Il professore attacca con la sottile arma della lucida ironia la showgirl dopo l’ennesimo intervento su vaccini e Anthony Fauci. E lo fa con una stilettata che più che una replica scientifica sembra un numero da prima serata: “Peccato aver perso tempo a fare la ballerina”. Tornando a scontrarsi con Heather Parisi sui temi della medicina e dei vaccini. Il professore contesta alla showgirl l’assenza di competenze scientifiche e ironizza sulla sua improvvisa vocazione da virologa. Una polemica in cui camici, social e vecchi palcoscenici finiscono nello stesso frullatore.
Quando il virologo risponde a passo di danza
Alla barricadera no vax Heather Parisi manca forse soltanto il camice.

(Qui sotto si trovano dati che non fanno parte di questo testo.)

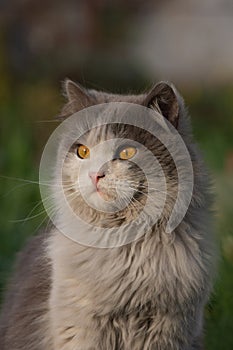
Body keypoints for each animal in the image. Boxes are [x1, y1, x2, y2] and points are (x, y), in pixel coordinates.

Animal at [0, 80, 216, 348]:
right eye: (83, 152)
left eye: (126, 153)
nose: (95, 175)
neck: (124, 250)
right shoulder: (83, 330)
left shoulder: (167, 329)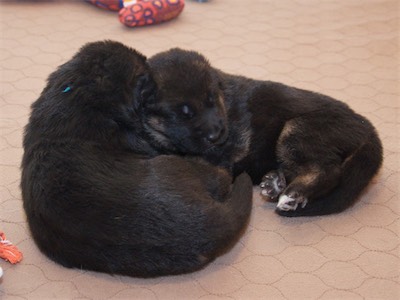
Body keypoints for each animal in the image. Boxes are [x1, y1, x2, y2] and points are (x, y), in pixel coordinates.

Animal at [146, 49, 382, 218]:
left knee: (328, 171)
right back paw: (275, 184)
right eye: (181, 114)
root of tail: (367, 128)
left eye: (212, 101)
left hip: (298, 130)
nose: (217, 135)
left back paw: (292, 195)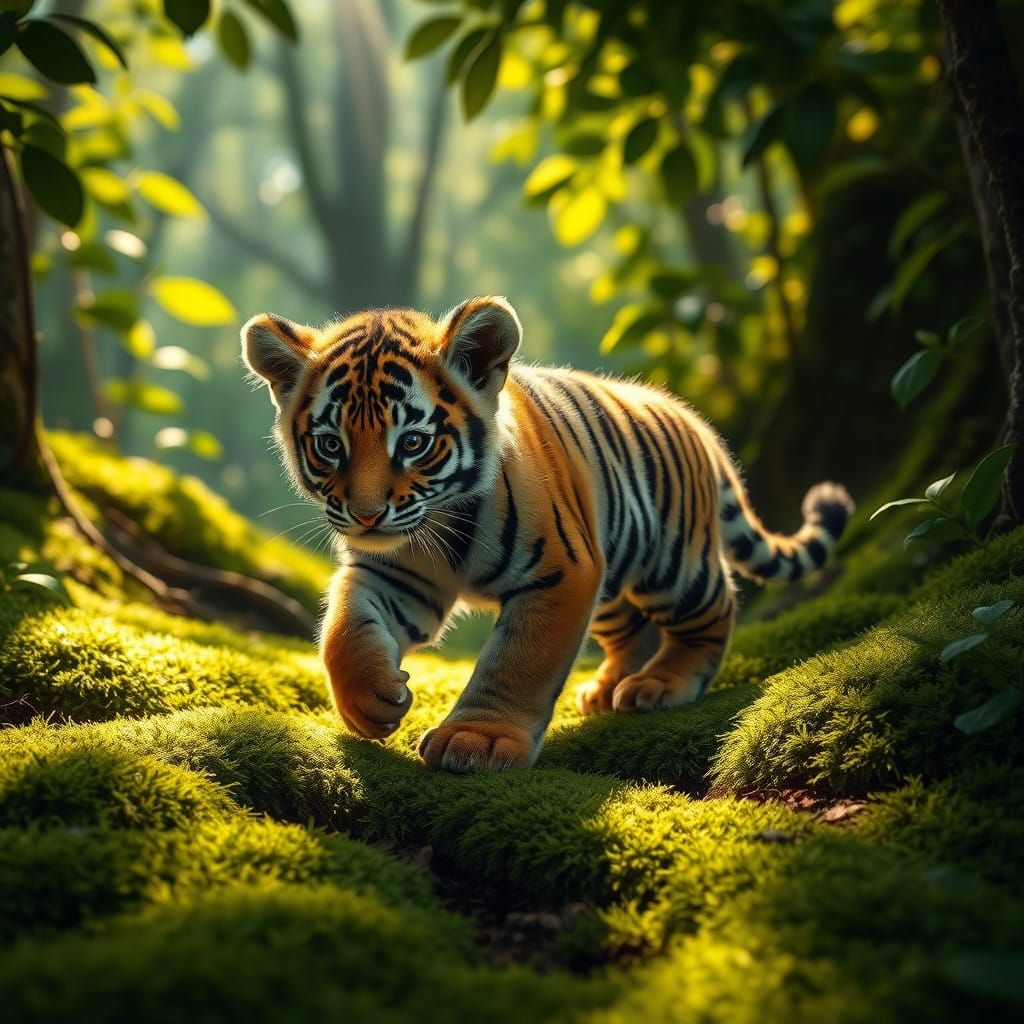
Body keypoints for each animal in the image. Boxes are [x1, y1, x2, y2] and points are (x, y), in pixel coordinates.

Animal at [242, 296, 853, 773]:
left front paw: (478, 742)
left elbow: (519, 660)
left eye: (413, 442)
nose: (366, 517)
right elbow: (344, 628)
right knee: (632, 630)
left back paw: (661, 685)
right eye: (330, 445)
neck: (441, 524)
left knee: (716, 606)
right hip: (610, 579)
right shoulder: (396, 575)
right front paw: (368, 699)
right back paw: (605, 690)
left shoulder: (562, 572)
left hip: (673, 564)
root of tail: (697, 423)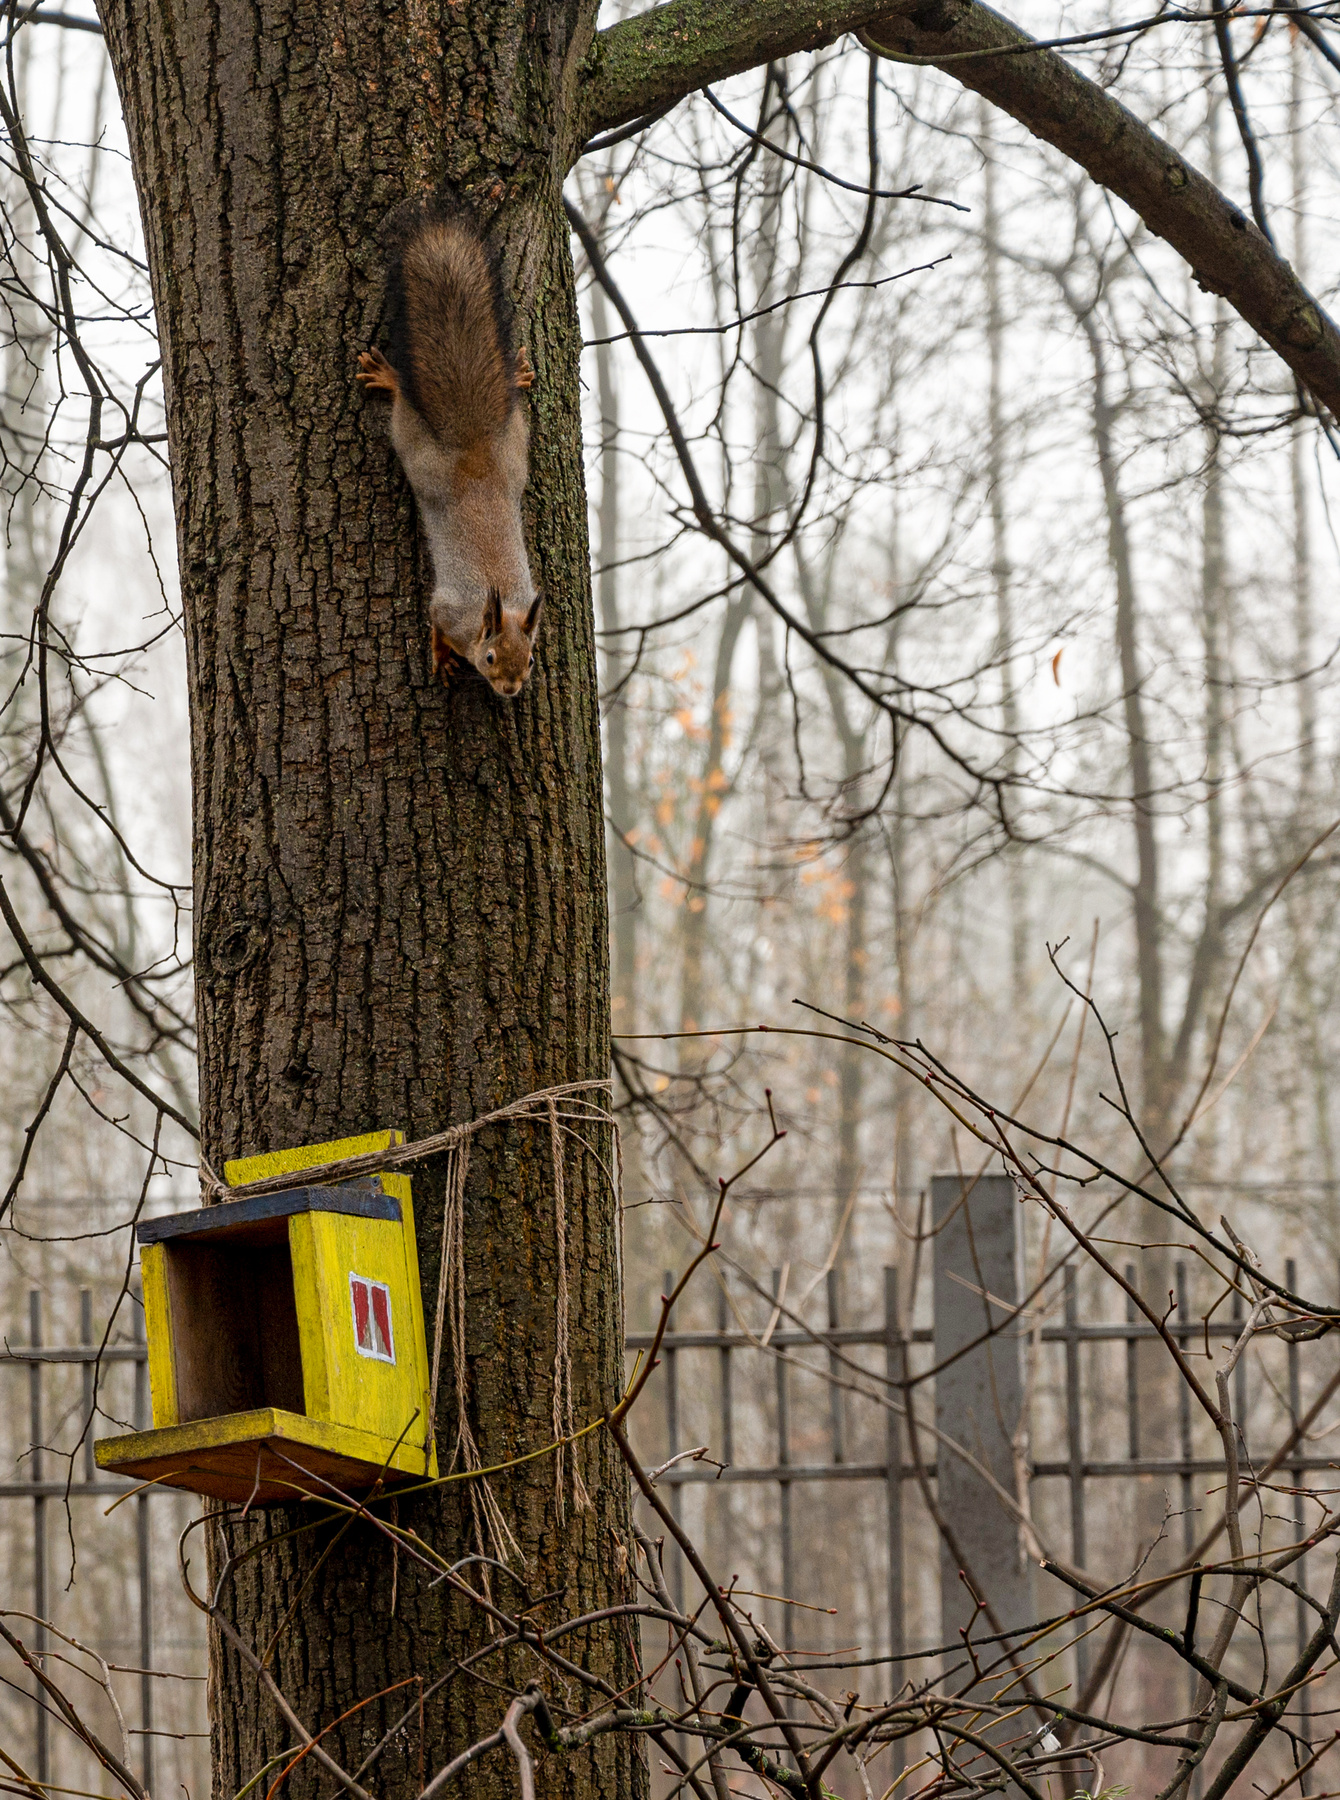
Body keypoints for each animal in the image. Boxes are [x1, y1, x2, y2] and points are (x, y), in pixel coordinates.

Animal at [357, 208, 542, 699]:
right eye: (491, 657)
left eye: (530, 660)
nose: (510, 689)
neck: (490, 611)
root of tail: (473, 453)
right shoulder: (448, 613)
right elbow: (436, 626)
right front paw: (442, 660)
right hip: (418, 452)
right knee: (404, 406)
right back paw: (389, 378)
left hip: (514, 447)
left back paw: (515, 374)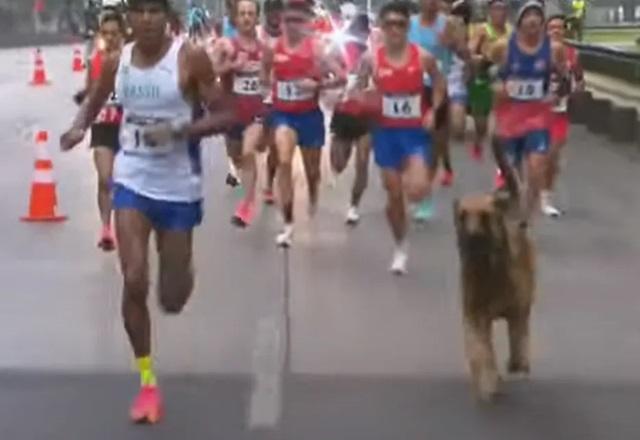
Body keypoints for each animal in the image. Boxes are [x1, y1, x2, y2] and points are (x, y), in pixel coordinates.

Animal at [452, 143, 536, 400]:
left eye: (485, 216)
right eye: (462, 216)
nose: (472, 238)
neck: (489, 270)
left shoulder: (517, 311)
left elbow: (518, 337)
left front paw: (517, 363)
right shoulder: (475, 315)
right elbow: (481, 351)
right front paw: (488, 382)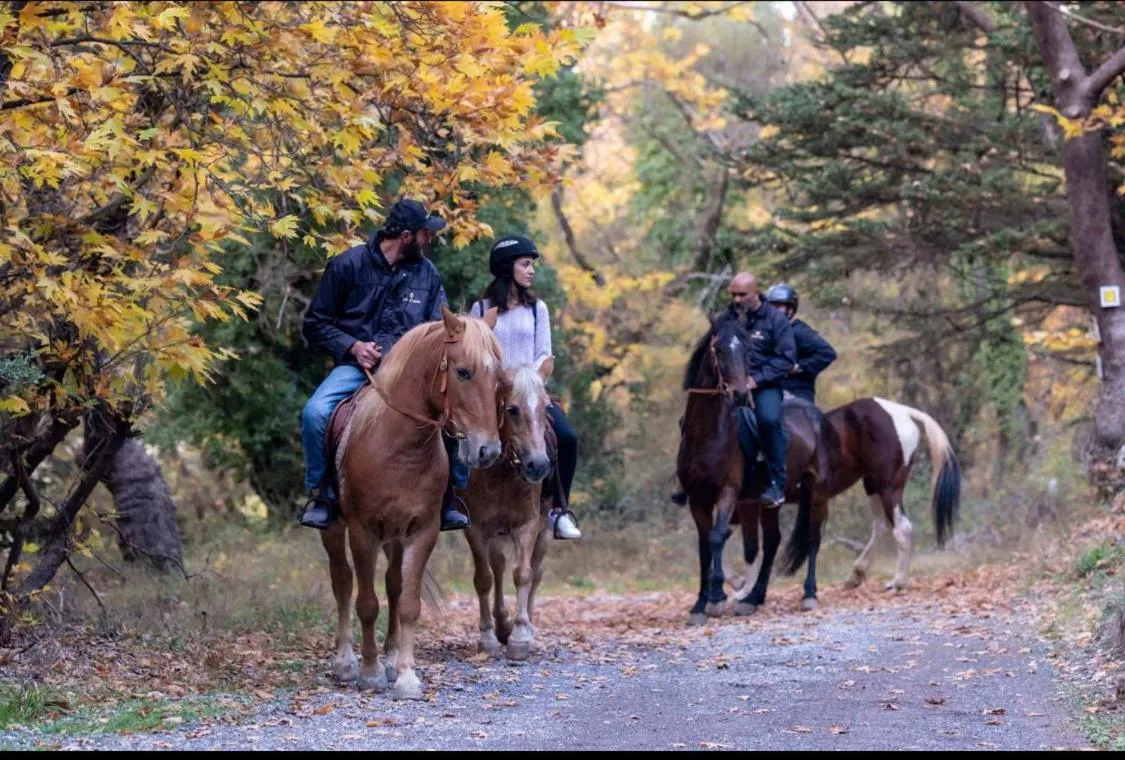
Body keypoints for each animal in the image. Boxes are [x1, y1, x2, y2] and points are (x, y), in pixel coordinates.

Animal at [320, 305, 505, 701]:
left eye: (498, 376)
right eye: (463, 371)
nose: (488, 450)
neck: (399, 446)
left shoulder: (423, 530)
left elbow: (406, 602)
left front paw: (404, 675)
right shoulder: (362, 531)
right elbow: (366, 603)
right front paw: (369, 672)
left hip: (395, 535)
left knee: (392, 583)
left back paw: (390, 658)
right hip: (334, 528)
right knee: (342, 581)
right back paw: (344, 661)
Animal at [460, 359, 555, 662]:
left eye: (546, 407)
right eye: (512, 409)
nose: (538, 465)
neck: (501, 471)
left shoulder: (529, 524)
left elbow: (523, 574)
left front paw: (521, 636)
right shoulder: (476, 528)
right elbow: (485, 578)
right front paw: (489, 637)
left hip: (545, 530)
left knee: (536, 572)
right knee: (498, 567)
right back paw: (501, 624)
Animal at [675, 311, 829, 625]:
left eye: (747, 349)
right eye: (719, 349)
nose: (738, 394)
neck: (708, 434)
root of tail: (814, 414)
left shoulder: (728, 492)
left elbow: (717, 537)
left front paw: (716, 597)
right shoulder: (697, 499)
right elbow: (704, 546)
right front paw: (699, 604)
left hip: (816, 490)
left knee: (812, 539)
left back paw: (809, 595)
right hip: (766, 501)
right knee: (772, 542)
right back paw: (753, 598)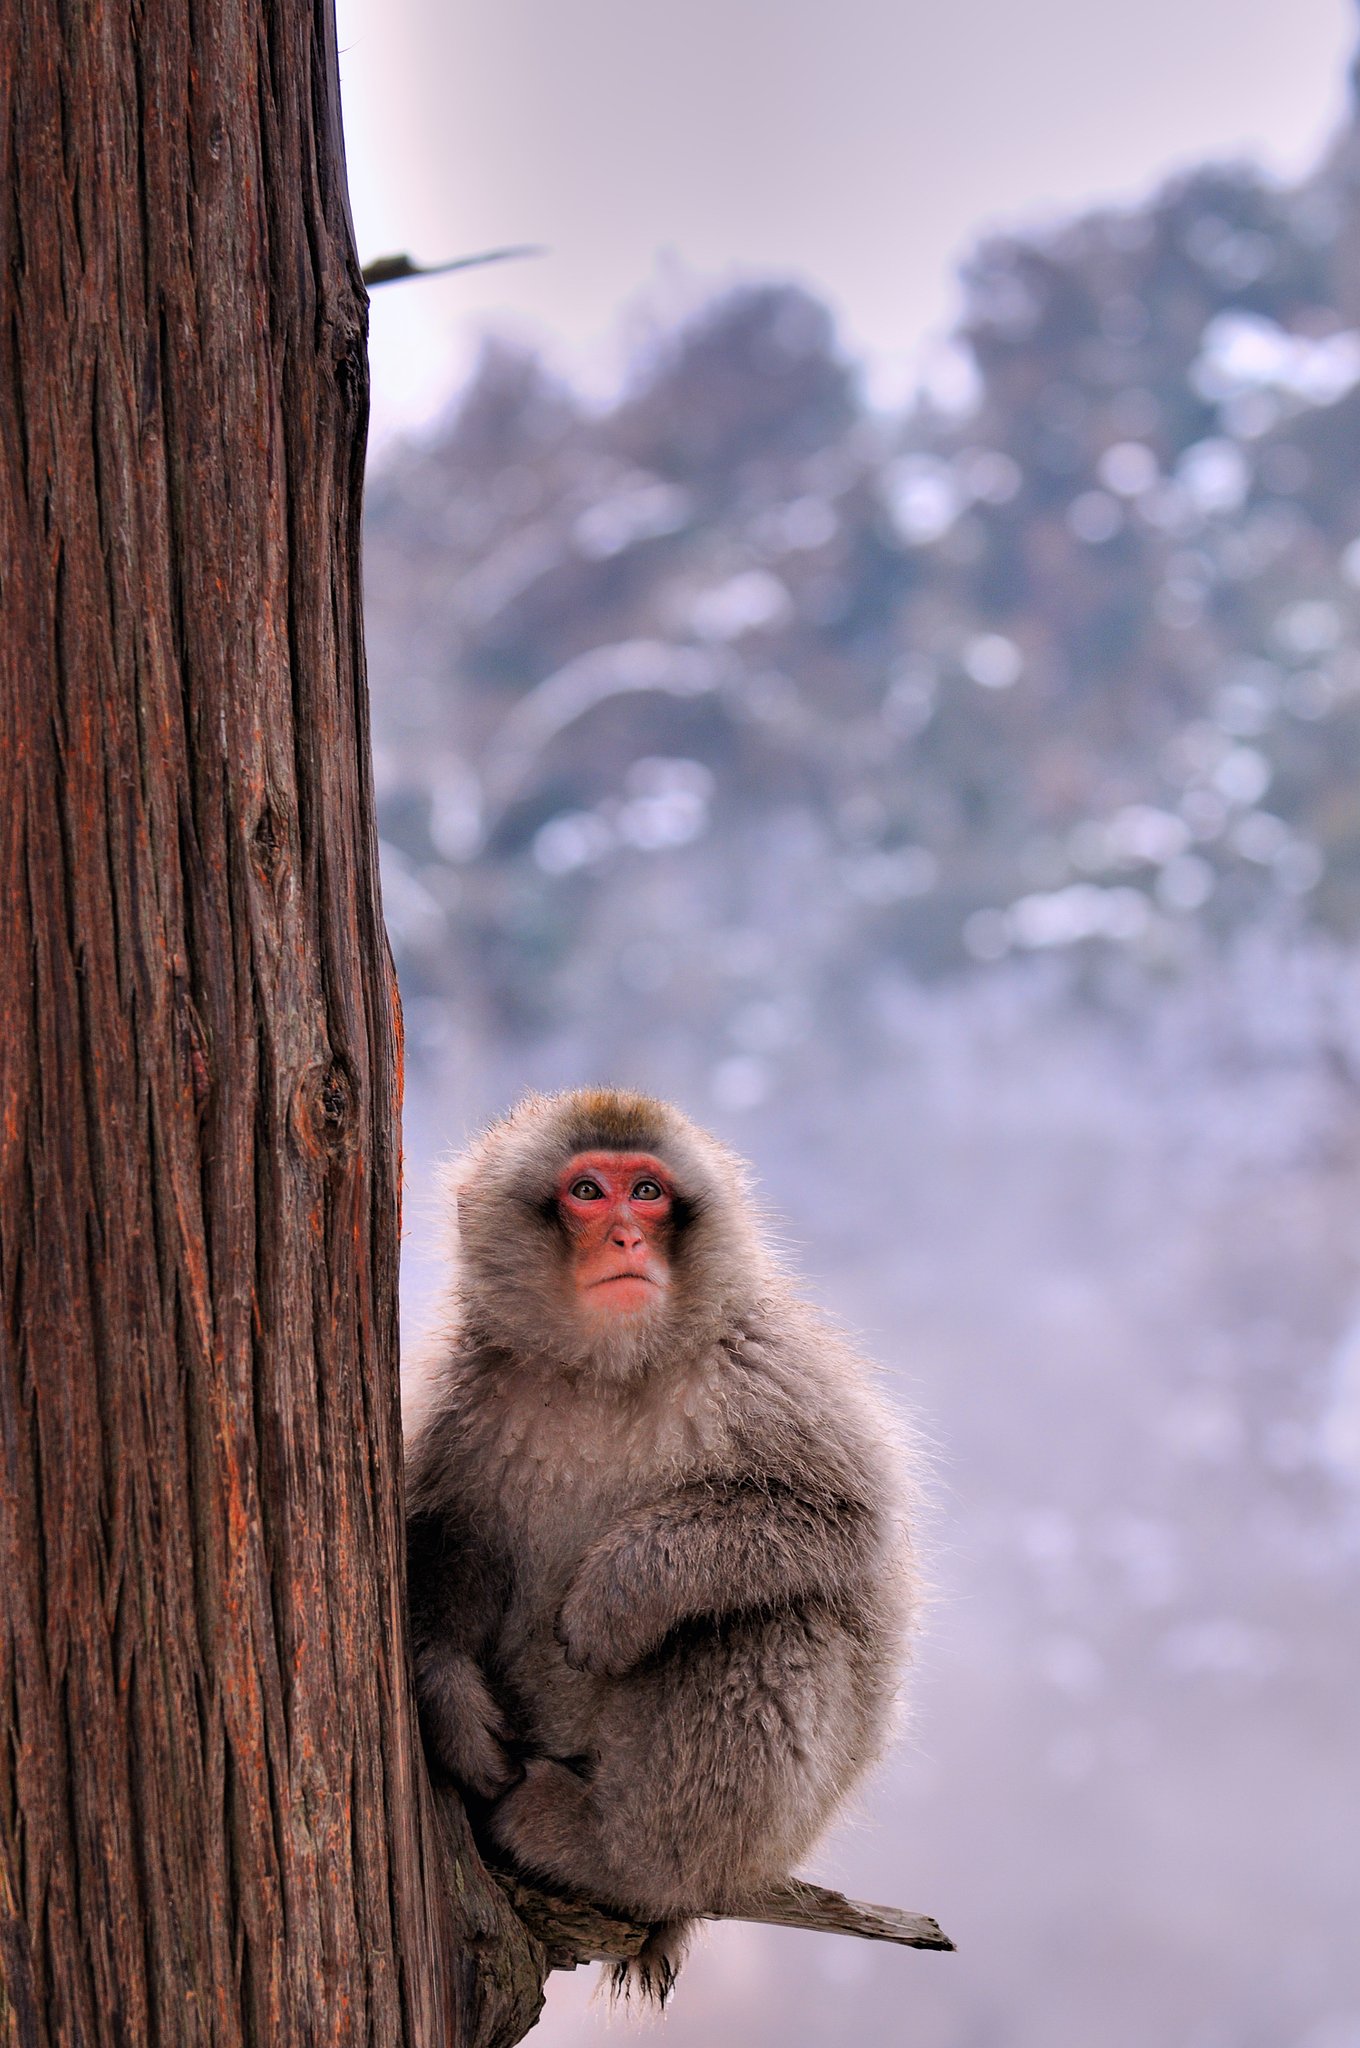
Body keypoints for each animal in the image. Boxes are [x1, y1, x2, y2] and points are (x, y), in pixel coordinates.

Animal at [405, 1088, 917, 2002]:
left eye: (647, 1192)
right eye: (587, 1192)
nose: (626, 1238)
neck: (608, 1369)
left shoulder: (762, 1365)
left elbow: (841, 1519)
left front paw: (619, 1595)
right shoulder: (465, 1391)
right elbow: (448, 1540)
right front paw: (450, 1695)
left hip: (766, 1832)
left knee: (764, 1624)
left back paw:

Per il resto, almeno secondo Bassetti, la conversione da soubrette a commentatrice delle grandi questioni sanitarie procede con sorprendente costanza. Vaccini, virologia, immunologia, Anthony Fauci: argomenti che un tempo richiedevano lauree, specializzazioni e qualche decennio trascorso tra corsie e laboratori. Nell’epoca dei social, evidentemente, può bastare anche una connessione internet.
Senza peli sulla lingua
Bassetti stavolta non sceglie il fioretto. In un post durissimo accusa Parisi di intervenire senza alcuna preparazione specifica e sostiene che certe sue affermazioni contribuiscano ad alimentare disinformazione e ostilità verso il mondo scientifico. Un giudizio del professore, naturalmente, ma espresso con una certa abbondanza di peperoncino. Poi arriva la parte più velenosa. Bassetti immagina infatti il “dolore” della showgirl per aver scoperto, a 66 anni, di avere forse sbagliato carriera: tanti anni trascorsi tra musica, televisione e balletti quando, chissà, il destino la chiamava a discutere di anticorpi neutralizzanti.
Volevo fare la virologa
Il professore le suggerisce persino una via d’uscita: studiare medicina per passione, leggere oppure fare volontariato in ospedale. Insomma, dal casqué al reparto infettivi il passo non è breve, ma la vita riserva sempre una seconda possibilità.
La questione, tolta la glassa sarcastica, resta però seria. I social hanno trasformato ogni argomento specialistico in una gigantesca tavola rotonda dove il titolo di studio è facoltativo e l’opinione obbligatoria. Il risultato è che epidemiologi, attori, medici, cantanti e influencer finiscono spesso nello stesso talk show permanente. Bassetti ha deciso di ricordare che tra avere un’opinione sulla medicina e praticarla esiste ancora una piccola differenza. Più o meno quella che passa tra sapere il testo (non certo illuniato) di Cicale a memoria e saper leggere un trial clinico. E, almeno per ora, nessun algoritmo è riuscito ad abolirla.